WHAT THIS TASK INVOLVES:
Find each line in the records below that contains the word "True" with the same capitalization, and copy those lines.

GIVEN DATA:
↓

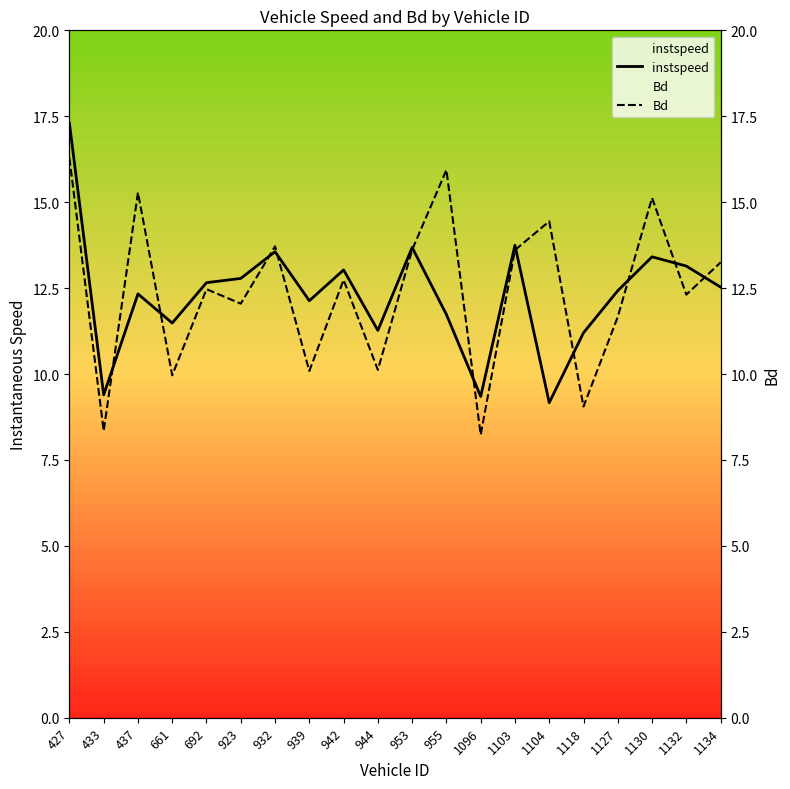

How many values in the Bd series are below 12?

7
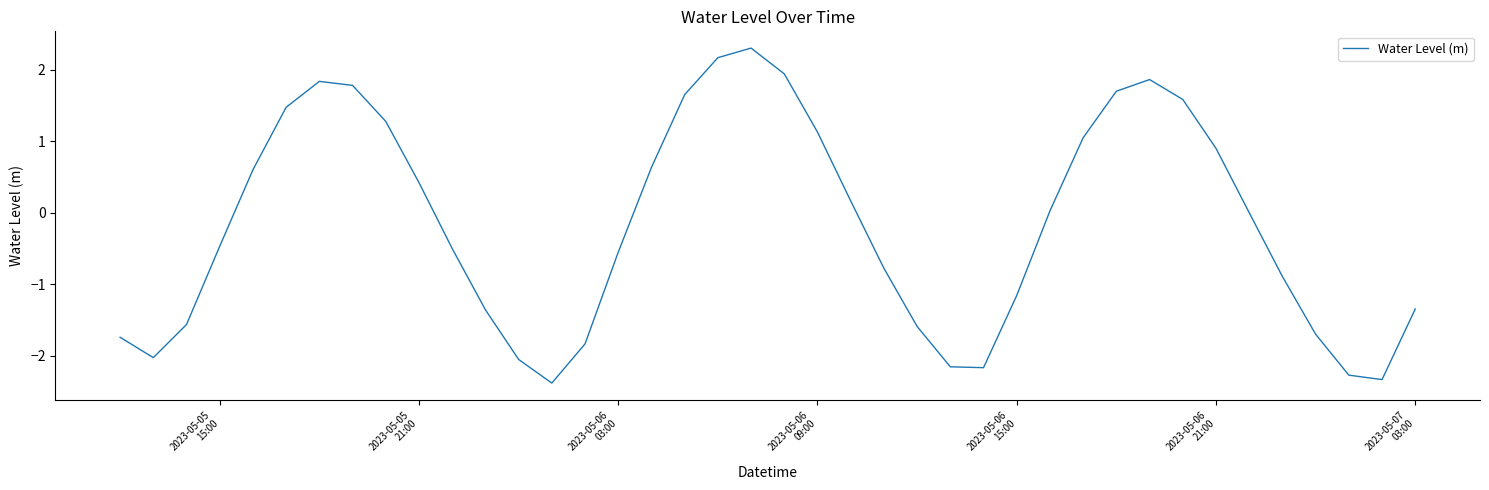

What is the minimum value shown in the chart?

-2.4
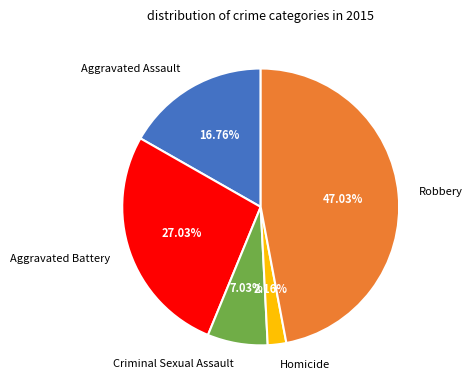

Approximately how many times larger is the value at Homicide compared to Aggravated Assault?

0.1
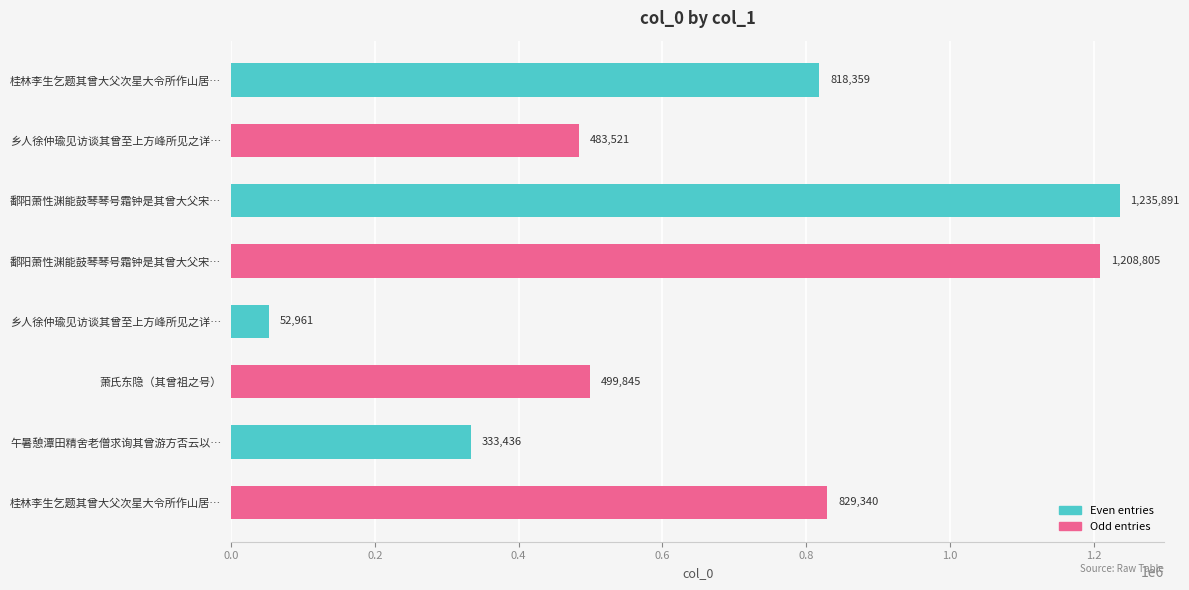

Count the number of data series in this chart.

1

↑
↓

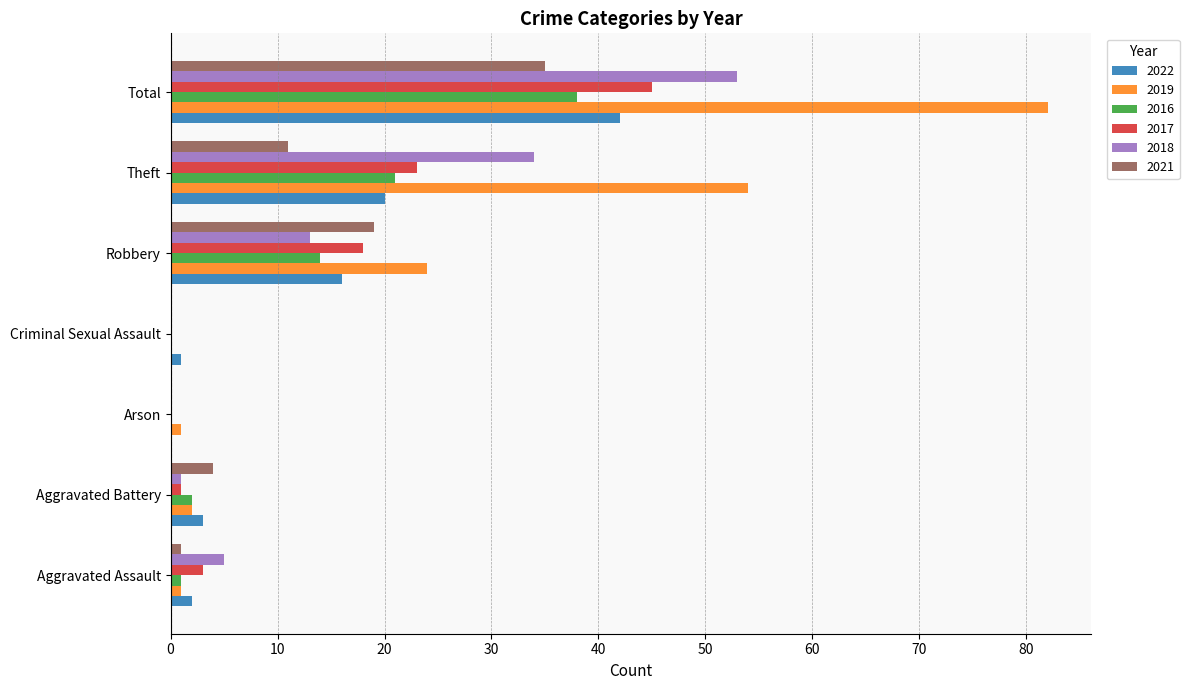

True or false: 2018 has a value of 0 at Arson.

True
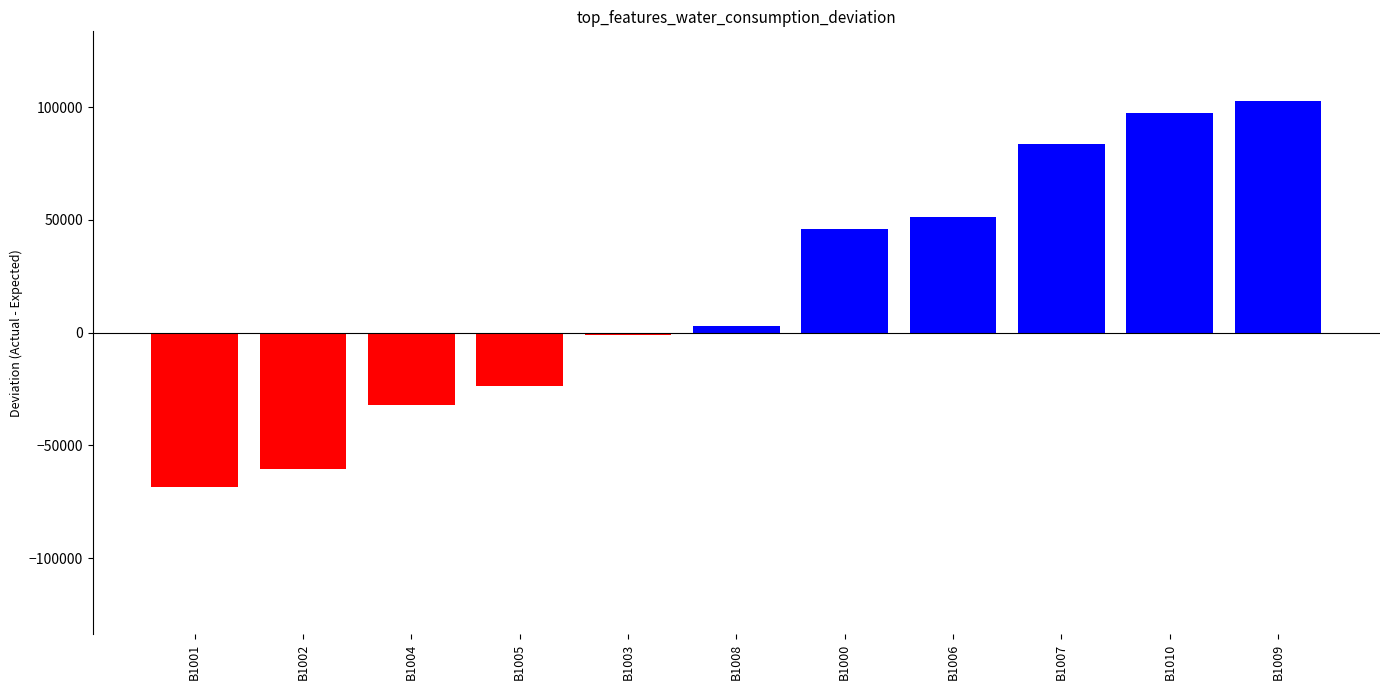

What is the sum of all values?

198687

↑

EXPECTED OUTPUT:
True or false: 2018 has a value of 0 at Arson.
True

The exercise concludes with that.